Dieter Enzmann, MD, is a man with a mission. As coordinator of the newly formed Manhattan Project for Cardiac Imaging in Radiology, he envisions a not-too-distant future in which all radiologists will feel comfortable performing cardiac CT.

This project is a practical approach to the question of how to train radiologists to perform and interpret cardiac CT and MRI scans, says Enzmann, who is the Leo G. Rigler Chair and Professor of Radiological Sciences at the David Geffen School of Medicine at UCLA. “The goal is not political, but simply one of training,” he notes. “The program is practically oriented: rather than involving lectures, it is a hands-on approach to enabling cardiologists and radiologists to become capable of performing cardiac imaging.”

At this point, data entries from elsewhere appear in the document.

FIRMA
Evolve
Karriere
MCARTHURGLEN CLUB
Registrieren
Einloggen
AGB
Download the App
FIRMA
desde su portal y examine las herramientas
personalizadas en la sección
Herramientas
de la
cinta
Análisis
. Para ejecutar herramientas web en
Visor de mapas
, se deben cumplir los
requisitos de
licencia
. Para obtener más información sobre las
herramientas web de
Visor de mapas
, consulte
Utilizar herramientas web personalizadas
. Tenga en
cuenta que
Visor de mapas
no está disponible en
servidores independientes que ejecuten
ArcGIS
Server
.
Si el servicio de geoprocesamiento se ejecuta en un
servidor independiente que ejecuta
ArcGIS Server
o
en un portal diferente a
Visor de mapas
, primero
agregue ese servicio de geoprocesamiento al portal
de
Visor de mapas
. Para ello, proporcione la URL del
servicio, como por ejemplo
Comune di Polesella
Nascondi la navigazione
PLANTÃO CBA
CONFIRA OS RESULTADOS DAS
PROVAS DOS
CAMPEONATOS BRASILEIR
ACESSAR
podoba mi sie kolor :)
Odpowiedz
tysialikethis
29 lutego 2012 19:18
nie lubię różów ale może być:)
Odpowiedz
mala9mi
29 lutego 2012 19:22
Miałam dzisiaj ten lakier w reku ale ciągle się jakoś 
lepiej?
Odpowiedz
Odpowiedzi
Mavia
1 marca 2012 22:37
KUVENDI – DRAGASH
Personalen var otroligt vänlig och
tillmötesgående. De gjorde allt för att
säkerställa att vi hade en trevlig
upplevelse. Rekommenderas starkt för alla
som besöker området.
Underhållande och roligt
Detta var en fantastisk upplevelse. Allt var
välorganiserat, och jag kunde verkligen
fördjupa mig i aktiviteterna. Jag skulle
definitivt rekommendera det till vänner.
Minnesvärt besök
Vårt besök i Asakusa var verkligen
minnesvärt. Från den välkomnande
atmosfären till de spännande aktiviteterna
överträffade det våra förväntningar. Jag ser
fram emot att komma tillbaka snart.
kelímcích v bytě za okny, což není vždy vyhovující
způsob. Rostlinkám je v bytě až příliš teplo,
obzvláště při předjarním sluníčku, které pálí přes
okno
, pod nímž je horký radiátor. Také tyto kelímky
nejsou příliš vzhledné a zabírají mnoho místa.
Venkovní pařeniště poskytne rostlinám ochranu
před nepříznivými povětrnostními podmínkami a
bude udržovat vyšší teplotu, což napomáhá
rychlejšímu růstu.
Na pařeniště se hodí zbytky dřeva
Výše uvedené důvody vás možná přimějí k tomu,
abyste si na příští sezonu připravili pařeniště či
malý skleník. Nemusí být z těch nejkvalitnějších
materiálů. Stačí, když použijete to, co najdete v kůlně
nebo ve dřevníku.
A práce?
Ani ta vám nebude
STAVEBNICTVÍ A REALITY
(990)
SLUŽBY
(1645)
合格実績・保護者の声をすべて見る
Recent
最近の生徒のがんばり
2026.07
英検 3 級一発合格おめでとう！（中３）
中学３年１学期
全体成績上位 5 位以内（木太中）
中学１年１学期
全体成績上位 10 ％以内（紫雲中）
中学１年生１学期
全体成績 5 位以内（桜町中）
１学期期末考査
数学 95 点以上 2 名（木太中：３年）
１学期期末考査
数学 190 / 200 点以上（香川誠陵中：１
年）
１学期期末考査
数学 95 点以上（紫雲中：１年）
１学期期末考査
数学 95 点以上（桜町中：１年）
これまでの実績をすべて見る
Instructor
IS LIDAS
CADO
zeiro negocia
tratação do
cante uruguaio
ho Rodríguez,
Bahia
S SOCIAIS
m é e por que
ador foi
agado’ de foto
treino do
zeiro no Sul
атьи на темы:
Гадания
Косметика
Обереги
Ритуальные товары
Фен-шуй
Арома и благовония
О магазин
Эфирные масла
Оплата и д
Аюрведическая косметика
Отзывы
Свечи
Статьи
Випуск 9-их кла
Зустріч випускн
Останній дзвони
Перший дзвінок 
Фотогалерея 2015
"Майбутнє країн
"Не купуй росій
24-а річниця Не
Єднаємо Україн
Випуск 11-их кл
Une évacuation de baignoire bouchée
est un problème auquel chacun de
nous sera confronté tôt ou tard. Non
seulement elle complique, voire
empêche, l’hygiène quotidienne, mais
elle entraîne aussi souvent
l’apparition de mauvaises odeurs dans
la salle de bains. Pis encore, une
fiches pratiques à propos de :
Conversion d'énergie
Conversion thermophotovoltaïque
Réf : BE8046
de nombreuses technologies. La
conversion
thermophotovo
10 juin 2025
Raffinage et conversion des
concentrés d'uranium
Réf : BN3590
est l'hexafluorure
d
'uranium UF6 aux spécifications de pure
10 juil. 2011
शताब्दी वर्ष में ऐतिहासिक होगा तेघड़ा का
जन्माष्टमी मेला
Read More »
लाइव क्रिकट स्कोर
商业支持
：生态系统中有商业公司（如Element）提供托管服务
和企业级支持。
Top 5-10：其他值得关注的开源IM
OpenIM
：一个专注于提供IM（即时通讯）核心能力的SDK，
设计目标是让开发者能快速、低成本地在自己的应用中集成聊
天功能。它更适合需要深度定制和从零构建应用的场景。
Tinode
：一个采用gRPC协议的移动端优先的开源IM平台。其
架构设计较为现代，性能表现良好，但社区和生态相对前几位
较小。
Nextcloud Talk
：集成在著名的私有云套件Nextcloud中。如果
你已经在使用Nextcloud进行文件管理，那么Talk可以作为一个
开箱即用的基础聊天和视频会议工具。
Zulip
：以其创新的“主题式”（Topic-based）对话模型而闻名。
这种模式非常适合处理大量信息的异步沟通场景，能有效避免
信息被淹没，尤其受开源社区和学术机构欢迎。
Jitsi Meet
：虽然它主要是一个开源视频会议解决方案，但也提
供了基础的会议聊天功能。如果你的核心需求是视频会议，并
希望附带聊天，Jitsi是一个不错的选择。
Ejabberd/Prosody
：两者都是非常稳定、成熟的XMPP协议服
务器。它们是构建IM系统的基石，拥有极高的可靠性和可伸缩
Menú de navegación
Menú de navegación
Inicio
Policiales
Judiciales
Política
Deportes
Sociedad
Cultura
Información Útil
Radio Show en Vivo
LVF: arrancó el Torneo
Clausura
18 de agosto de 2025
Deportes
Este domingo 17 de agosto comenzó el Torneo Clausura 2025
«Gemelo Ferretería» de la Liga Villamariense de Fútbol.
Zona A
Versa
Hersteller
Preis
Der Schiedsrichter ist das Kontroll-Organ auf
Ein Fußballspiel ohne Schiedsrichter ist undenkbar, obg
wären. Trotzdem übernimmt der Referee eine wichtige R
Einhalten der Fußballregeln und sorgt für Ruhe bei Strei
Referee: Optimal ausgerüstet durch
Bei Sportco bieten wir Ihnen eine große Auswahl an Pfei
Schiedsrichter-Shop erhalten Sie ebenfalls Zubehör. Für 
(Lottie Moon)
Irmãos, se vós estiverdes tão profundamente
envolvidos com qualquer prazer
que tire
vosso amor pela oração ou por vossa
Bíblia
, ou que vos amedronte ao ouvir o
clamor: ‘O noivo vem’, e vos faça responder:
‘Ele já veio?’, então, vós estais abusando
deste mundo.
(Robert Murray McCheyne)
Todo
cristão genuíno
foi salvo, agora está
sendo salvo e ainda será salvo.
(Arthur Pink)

The project is inclusionary rather than exclusionary, Enzmann emphasizes. “It is supportive of cardiologists as well as radiologists and of their working together in programs collaboratively.”

The Manhattan Project is backed by the Society of Chairmen of Academic Radiology Departments, or SCARD. “With academic leadership behind the program, it is likely that the commitment
to training faculty will be greater. We hope to get most of the academic departments on board within the next 18 months.” Once training at academic centers is complete, the next priorities will be to educate residents, radiology trainees, and radiologists in the field.

The project was conceived a year ago and is still in the early stages of development, says Enzmann. “We are in the process of developing a Web site that will be part of the SCARD site, where prospective participants can search for and evaluate training programs,” he explains. “A related goal is to encourage standardization of training. A concentrated training program will enable radiologists to keep abreast of the technical and clinical developments in the imaging field and to prepare for its consequent growth.”

Seleen Street Collins is a contributing writer for Decisions in Axis Imaging News.